My dad is one of the most important people in my life. From him I get my height, my stubbornness, and my sweet tooth. He taught me how to ride a bike, cook creme brulee, and use a chainsaw by the time I was 9 years old. He has always given me rides home no matter how late. When I was young, he would play fairy tea party with me, braid my hair, pack my lunches, and he walked me home from school every day. Upon deciding to move to Ecuador and live with a host family, I knew that my host father would have big shoes to fill (size 13, in fact), and I was nervous that my standards would be too high. The idea of calling anyone else “papa” made me cringe, and I figured that an assigned father would pale in comparison to my real one.
However on the first day I was pleasantly surprised to find that, in room full of host mothers, Milton Serrano had come to pick me up. Standing just below my collarbone at 5’5, he insisted on riding the bus with me every day to school so that I would not get lost, and riding the bus to accompany me back. He explained to me, slowly and with the aid of a battered English dictionary, not to go home with strangers and not to cross the street when there is traffic. I later found out that he (a carpenter by trade) had hand-built my bed specifically to be long enough for me, something that my father (also a carpenter) had done for me at home. And when I stayed late at a concert, he was there to pick me up on the curb, my real father’s voice echoing “always call for a ride” in my head.

Nobody could ever replace my dad, but I am realizing that nobody has to.

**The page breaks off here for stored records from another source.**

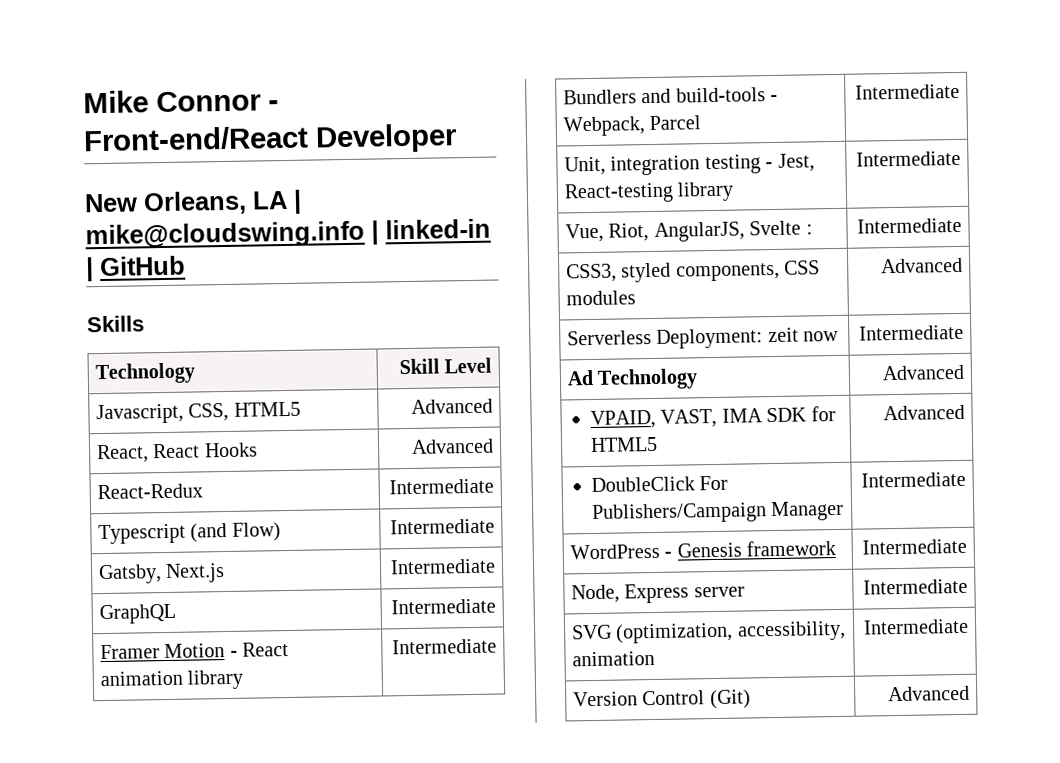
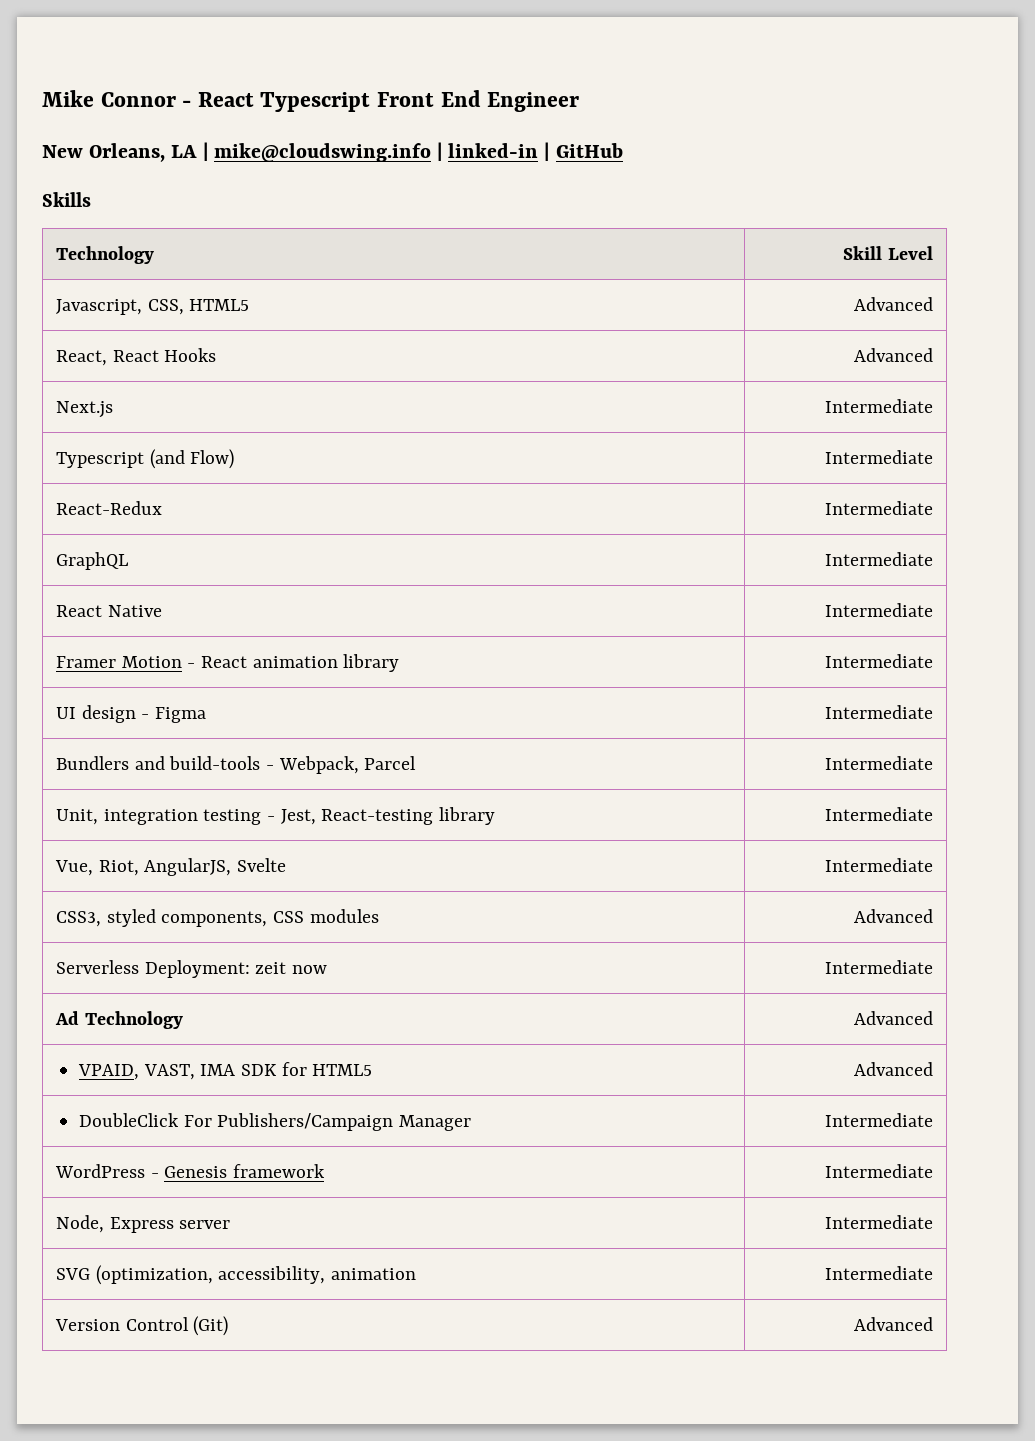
[83,123,458,154] Front-end/React Developer -> [197,90,580,112] React Typescript Front End Engineer
[97,483,204,500] React-Redux -> [55,401,113,418] Next.js
[98,563,226,585] Gatsby, Next.js -> [55,501,162,515] React-Redux
(496, 606) none -> [55,605,162,617] [825,603,934,617] // React Native | Intermediate
(497, 646) none -> [55,705,206,723] [825,705,934,719] // UI design - Figma | Intermediate
[805,224,813,235] : -> (286, 865) none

The families that I find in my life can have more than 4 people, all playing different roles. With the odd, adorable bonding of Milton Serrano, I am learning that nobody needs to “replace” anybody, that I only need to make room in my heart for more families. My host dad rushed to help me on my first day of work, wanting to solve my problems just as my real dad would. As their similarities pile up, I am accepting a new family, and all because of a short Ecuadorian man in a blue fleece onesie.